According to Chinese pharmacopoeia (current edition), three existing inactivation processes of beta-propiolactone inactivation, low pH inactivation and formaldehyde inactivation of the current virus vaccine are studied, the antigen purity and the antigen content are detected by sampling, and the difference between the antigen purity and the antigen specific activity of a control group and an experimental group is compared, so that whether the inactivation process has influence on the antigen is analyzed, and the inactivation mode with the minimum influence on the antigen is selected.

And (3) taking the diluent of the column purified liquid in the second step according to the inactivation process of the following table 4 to respectively perform three inactivation modes of beta-propiolactone inactivation, low-pH inactivation and formaldehyde inactivation.

(1) The beta-propiolactone inactivation process comprises the following steps: taking the diluent of the column purification liquid in the second step, adding beta-propiolactone according to the ratio of 1:4000, inactivating for 24 hours at the temperature of 2-8 ℃, and hydrolyzing for 2 hours at the temperature of 37 ℃; and (3) additionally arranging a control group without adding beta-propiolactone, inactivating at 2-8 ℃ for 24 hours, and hydrolyzing at 37 ℃ for 2 hours.

(2) And (3) a low pH inactivation process: taking the second step column purified liquid diluent, adjusting the pH to 3.5, standing for 4h at room temperature, and adjusting the pH to 7.0; the control group was prepared without pH adjustment and left at room temperature for 4 hours.

(3) The formaldehyde inactivation process comprises the following steps: adding formaldehyde with final concentration of 100 μ g/ml into the second-step column purified solution, and standing at 37 deg.C for 24 hr; a control group without formaldehyde was placed at 37 ℃ for 24 hours.

TABLE 4 comparative table of inactivation process

TABLE 5 inactivation test results for antigen purity and specific activity

Serial number	Sample name	Purity (HPLC)	Specific activity of antigen
				1	Blank control group	100.0％	1.18
2	Beta-propiolactone inactivation (24h) control group	100.0％	1.18
				3	Beta-propiolactone inactivation (24h) experimental group	100.0％	1.05
4	Low pH inactivation (4h) control group	100.0％	1.21
				5	Low pH inactivation (4h) panel	100.0％	1.18
6	Formaldehyde inactivation (24h) control group	/	/
				7	Formaldehyde inactivation (24h) experimental group	/	/

After formaldehyde is inactivated at 37 ℃ for 24h, the electrophoresis detects that a degradation zone appears in a control group, and the electrophoresis result is shown in figure 5, so that the formaldehyde inactivation method is excluded. Inactivation of beta-propiolactone and low pH inactivation, no degradation zone appears in the experimental group electrophoresis detection, the purity detection is 100%, and the specific activities of the antigens are basically consistent with those before inactivation (as shown in the table 5); compared with the two methods, the low-pH method has higher safety, convenient operation and no residue of other substances, and the method has wide application in the current antibody preparation; therefore, a low pH inactivation method was chosen as the inactivation process for recombinant novel coronavirus vaccine (CHO cell) stock solution and β -propiolactone inactivation was chosen as the alternative method.

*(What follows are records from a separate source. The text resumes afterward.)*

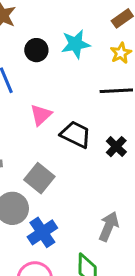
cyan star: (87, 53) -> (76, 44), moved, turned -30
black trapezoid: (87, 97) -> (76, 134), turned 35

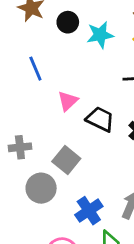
black circle: (36, 50) -> (68, 22), moved
blue cross: (42, 232) -> (89, 211), moved

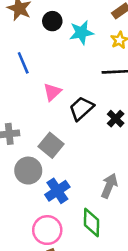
black trapezoid: (100, 119) -> (81, 108), turned -68
blue cross: (89, 211) -> (57, 191), moved

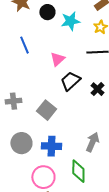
pink triangle: (52, 92) -> (57, 59), moved
gray circle: (28, 171) -> (21, 143), moved
blue cross: (57, 191) -> (51, 146), turned 36

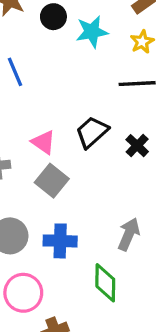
pink triangle: (57, 59) -> (43, 142), moved, turned -42
pink circle: (43, 177) -> (23, 293), moved

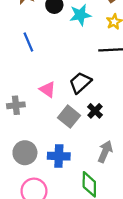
black cross: (137, 146) -> (95, 111), moved
gray square: (52, 181) -> (69, 117), moved

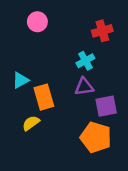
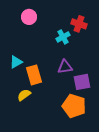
red cross: (102, 31) -> (79, 24), turned 35
cyan cross: (85, 61) -> (63, 37), moved

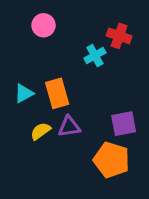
purple triangle: (65, 67) -> (69, 127), moved
orange rectangle: (34, 75) -> (57, 93), moved
yellow semicircle: (24, 95) -> (40, 131), moved

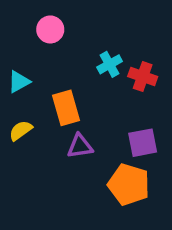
red cross: (119, 36) -> (143, 77), moved
cyan triangle: (24, 93) -> (19, 82), moved
yellow semicircle: (40, 131) -> (21, 131), moved

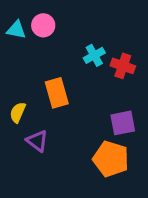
cyan triangle: (19, 82) -> (16, 30), moved, turned 40
yellow semicircle: (21, 131) -> (18, 112), turned -30
purple triangle: (80, 146) -> (37, 141), moved, turned 45

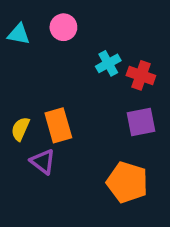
pink circle: (43, 25) -> (63, 27), moved
orange rectangle: (57, 93) -> (58, 125), moved
purple square: (123, 123) -> (141, 122), moved

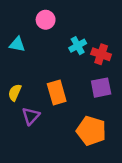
cyan triangle: (19, 34) -> (17, 44), moved
orange rectangle: (58, 125) -> (57, 93), moved
purple triangle: (43, 162) -> (31, 116), turned 36

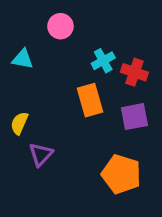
orange rectangle: (57, 93) -> (90, 100), moved

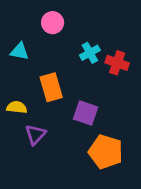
orange rectangle: (90, 100) -> (51, 87), moved
purple square: (134, 117) -> (86, 113), moved, turned 30
yellow semicircle: (19, 123) -> (17, 107), turned 72

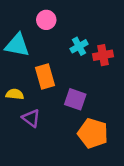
cyan triangle: (20, 51) -> (17, 45), size x1.5
red cross: (117, 63) -> (103, 55), turned -30
purple triangle: (35, 135) -> (31, 118), turned -36

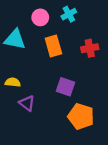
cyan cross: (79, 46) -> (69, 14), moved
orange rectangle: (45, 77) -> (53, 46), moved

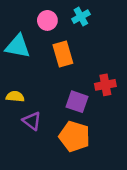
red cross: (90, 48) -> (105, 85), moved
orange pentagon: (81, 116) -> (74, 136), moved

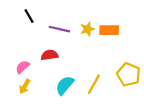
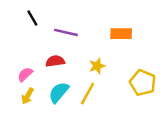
yellow star: (87, 29) -> (97, 66), moved
yellow line: (94, 84) -> (88, 94), moved
cyan semicircle: (65, 85) -> (59, 92), moved

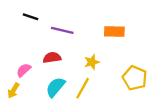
black line: (32, 18) -> (30, 17), turned -42
yellow arrow: (28, 96) -> (13, 90), moved

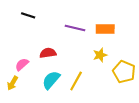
purple line: (62, 30) -> (75, 28), moved
yellow star: (92, 62) -> (100, 55), moved

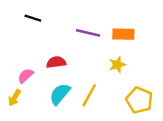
yellow pentagon: (124, 72) -> (139, 100), moved

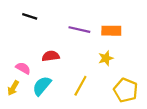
pink semicircle: (26, 76) -> (23, 68), turned 72
cyan semicircle: (60, 94) -> (42, 86), moved

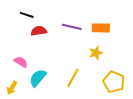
red semicircle: (51, 56) -> (39, 31), moved
yellow arrow: (13, 88) -> (12, 88), moved

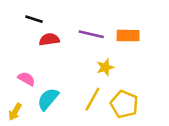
yellow star: (96, 53) -> (105, 67), moved
yellow pentagon: (114, 82) -> (124, 104), moved

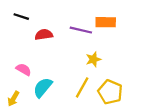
black line: (34, 19) -> (21, 17), moved
orange rectangle: (128, 36) -> (106, 22), moved

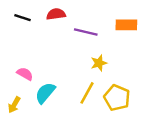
orange rectangle: (106, 22) -> (126, 25), moved
red semicircle: (44, 35) -> (56, 14), moved

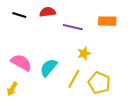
pink semicircle: (25, 74) -> (21, 63), size x1.5
cyan semicircle: (45, 93) -> (49, 68), moved

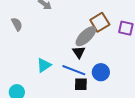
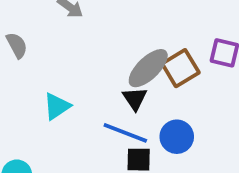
brown square: (100, 22) -> (181, 68), moved
cyan triangle: (44, 65) -> (57, 106), moved

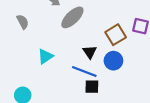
gray ellipse: (148, 68) -> (72, 17), moved
blue circle: (177, 137) -> (113, 61), moved

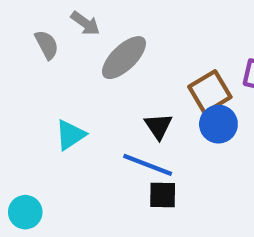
gray semicircle: (23, 22) -> (47, 45), moved
blue circle: (113, 61) -> (218, 124), moved

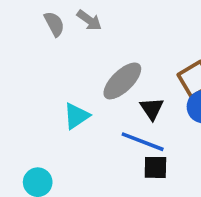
gray semicircle: (47, 45) -> (54, 24), moved
gray ellipse: (124, 58) -> (122, 81), moved

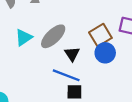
cyan triangle: (76, 116) -> (24, 37), moved

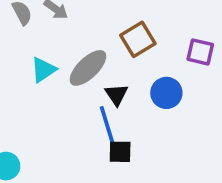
brown square: (100, 35) -> (138, 39), moved
blue line: (66, 75) -> (108, 127), turned 52

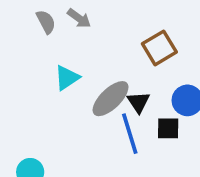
gray ellipse: (88, 68) -> (111, 99), moved
black square: (120, 152) -> (168, 128), moved

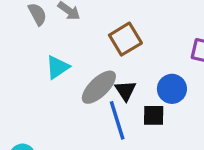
brown square: (159, 48) -> (125, 39), moved

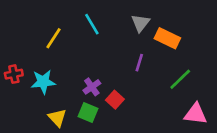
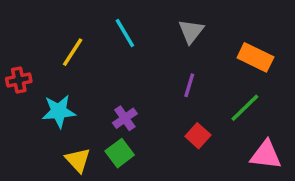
orange rectangle: (167, 38) -> (255, 57), moved
red cross: (14, 74) -> (19, 80), moved
red square: (115, 100) -> (198, 136), moved
green square: (88, 113) -> (120, 153), turned 30

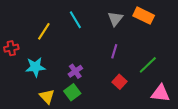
orange rectangle: (255, 57) -> (144, 16), moved

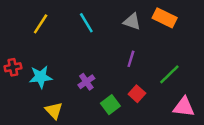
gray triangle: (115, 19) -> (132, 22), turned -49
yellow line: (44, 31) -> (41, 24), moved
red cross: (11, 48) -> (13, 67), moved
green square: (72, 92) -> (110, 105), moved

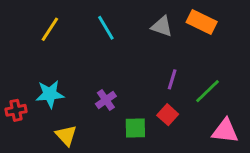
purple line: (131, 59) -> (172, 79), moved
red cross: (13, 67) -> (16, 110), moved
green square: (110, 105) -> (135, 128), turned 36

Although the present invention has been described in detail with reference to the foregoing embodiments, it will be understood by those skilled in the art that: the technical solutions described in the foregoing embodiments may still be modified, or some technical features may be equivalently replaced; and such modifications or substitutions do not depart from the spirit and scope of the corresponding technical solutions of the embodiments of the present invention.